Load balancing : équilibrage du trafic entre instances, tolérance de panne.

Cette approche permet de conserver la logique multi-tenant tout en garantissant performance et disponibilité.

  1. CDN intégré à Directus
    Actuellement, les images sont téléchargées pendant le build Astro puis mises en cache côté Netlify.
    Pour un scale plus important, on peut :
    Déléguer le traitement au CMS : Directus intègre un moteur de transformations d’assets (taille, format, compression).
    Brancher directement un CDN (Cloudflare Images, Cloudinary, AWS Cloudfront…) sur le storage configuré dans Directus (S3/Scaleway).

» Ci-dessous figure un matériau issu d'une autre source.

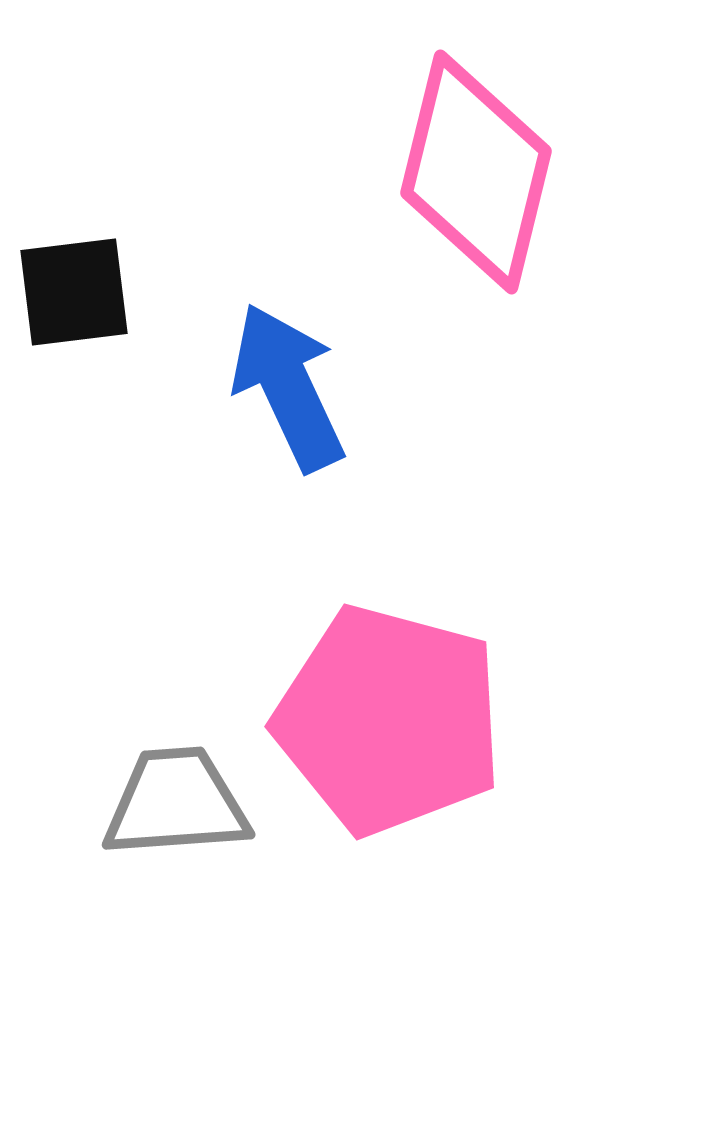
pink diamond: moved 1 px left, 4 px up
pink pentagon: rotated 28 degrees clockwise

Servir les médias via CDN sans repasser par le build : Astro ne fait plus que référencer les URLs optimisées.

Cela réduit la complexité de la pipeline de build et améliore la rapidité de mise en ligne du contenu.

graph TB
    subgraph "Users"
        U[End Users]
        A[Editors - Directus UI]
    end

    subgraph "CDN Layer"
        C[Global CDN
(Cloudflare/Imgix/Bunny)] end subgraph "Directus Cluster" D1[Directus Instance 1] D2[Directus Instance 2] D3[Directus Instance N] DB[(PostgreSQL DB)] S3[(Object Storage)] end subgraph "Build & Deploy" B[Astro Build] N[Netlify Deploy] end A --> D1 A --> D2 A --> D3 D1 --> DB D2 --> DB D3 --> DB D1 --> S3 D2 --> S3 D3 --> S3 S3 --> C B --> N N --> U C --> U
  • Phase 2 : cache Redis des réponses API
  • Phase 3 : fédération GraphQL multi-sources
  • Phase 4 : edge functions pour personnalisation dynamique

Conclusion : reprendre la maîtrise de sa stack

Cette migration de Webflow vers un CMS auto-hébergé m’a appris que :

  1. Le SaaS n’est pas toujours la meilleure réponse
  2. La sécurité n’implique pas de compromis : Zero Trust le prouve
  3. L’automatisation est clé : Ansible fait gagner des heures
  4. L’IA accélère vraiment : −80 % de temps d’implémentation

Résultat :

  • 95 % moins cher qu’en SaaS
  • 3x plus performant
  • Scalable à l’infini pour les projets clients
  • Sécurité entreprise maintenue

Et surtout : une fondation solide, non seulement pour mon portfolio, mais aussi pour des projets clients, prototypes et expérimentations. Mon home lab est devenu le socle d’un CDN professionnel.


Cette architecture alimente non seulement mon portfolio jpoutrin.dev, mais sert aussi de blueprint pour des CMS économiques, sécurisés et scalables, du projet perso au déploiement entreprise.